Pas question non plus de « quotas de diversité » à l’embauche : « Pour entrer à la RTBF, il faut passer un examen. Les personnes qui réussissent l’examen passent ensuite un oral ; elles sont auditionnées par un jury de plusieurs responsables. Elles sont sélectionnées sur ce seul critère : ‘‘Est-ce que le ou la candidate sera un, une bon.ne journaliste ?’’

De l’avis des journalistes maison, d’autres critères – en particulier la couleur politique, l’âge et le genre – interviennent dans la sélection. La RTBF compte 48% de femmes journalistes pour 52% d’hommes : si l’on sait que la Belgique francophone ne compte que 34% de femmes journalistes professionnelles pour 66% d’hommes, il s’agit là d’un score plutôt remarquable.Les jurys de sélection semblent donc, à ce stade, plus sensibles au critère du genre qu’à celui de la diversité des origines.

Des experts qui « nous » ressemblent

Le choix des experts, « ceux qui savent », ceux qui commentent l’actualité politique, économique, sociale, scientifique, etc., est à l’image de ce petit monde dans lequel évoluent les journalistes : très monochrome.

Voyons les plateaux télé du dimanche midi, ce rendez-vous de débat politique érigé en spectacle : restent largement blancs et masculins. « Le choix des experts, qui restent majoritairement masculins et européens, voire belgo-belges, s’explique lui aussi par le fonctionnement des médias, estime OiliverPlasman, directeur général adjoint de la FBW, en charge de la direction de l’égalité des chances. Les journalistes se tournent vers les ‘‘bons clients’’ auxquels ils sont habitués -, et aussi au mode de production des experts universitaires : les auditoires universitaires restent majoritairement fréquentés par des jeunes issus des classes socioéconomiques supérieures et, plus tard, ce sont surtout les diplômés masculins qui recherchent les feux des projecteurs. Pour qu’il y ait davantage de diversité dans les experts qui s’expriment sur les antennes, la question à se poser est donc celle-ci : que met-on en place pour que, parmi les doctorants et les professeurs d’université, il y ait davantage de gens issus de la diversité, et davantage de femmes ? »

Sans attendre cette évolution sociologique qui, manifestement, est une œuvre de longue haleine, l’AJP a créé, en 2016, la plateforme Expertalia, une base de données qui répertorie et présente des expertes femmes et des experts hommes s’ils sont issus de la diversité d’origine. Près de 500 expert.e.s y sont répertorié.e.s, et les journalistes ont accès à leurs coordonnées sur simple inscription. « Le but est de rendre visibles, dans le champ médiatique, d’autres expert.e.s que les habitués», explique Martine Simonis. L’initiative est soutenue par la Fédération Wallonie-Bruxelles : « Il s’agit là d’un bel outil pour sensibiliser les acteurs journalistiques à l’importance d’un traitement médiatique ‘‘fin’’, et à celle de solliciter des regards divers sur l’actu, se félicite Plasman. Cette banque de données une belle manière d’aider concrètement les professionnels à donner une représentation plus diversifiée de la société. »
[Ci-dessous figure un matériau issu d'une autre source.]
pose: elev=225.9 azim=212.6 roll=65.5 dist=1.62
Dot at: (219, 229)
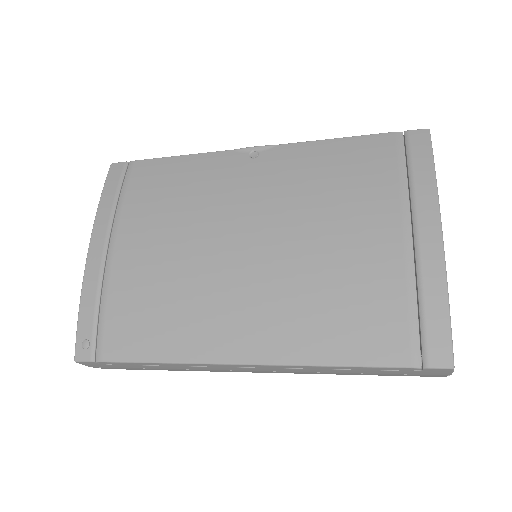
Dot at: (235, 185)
Par ailleurs, et parce que les « bons clients » des médias sont ceux qui maîtrisent les codes d’une parole médiatique efficace, l’AJP, en partenariat avec la RTBF, propose des séances de mediacoaching à destination des experts et expertes inscrit.e.s sur Expertalia, afin de leur donner les clés d’une intervention réussie dans les médias.
« Dans ce domaine, conclut Plasman, les bonnes volontés individuelles ne suffisent pas : il faut que cela s’articule avec une volonté collective. Le mouvement doit être systémique, et il passe par une transformation culturelle majeure. On le voit bien, aussi, à l’échelle de l’administration : pour faire bouger les choses, il faut agir simultanément sur plusieurs leviers. »

Et il faut agir vite : la désaffection du public envers les médias traditionnels, la méfiance qu’ils inspirent ne sont pas étrangères à ce prisme déformant, cette cécité sociologique qui affecte trop de journalistes. Si les gens ne se retrouvent plus dans les médias, ils s’en détournent.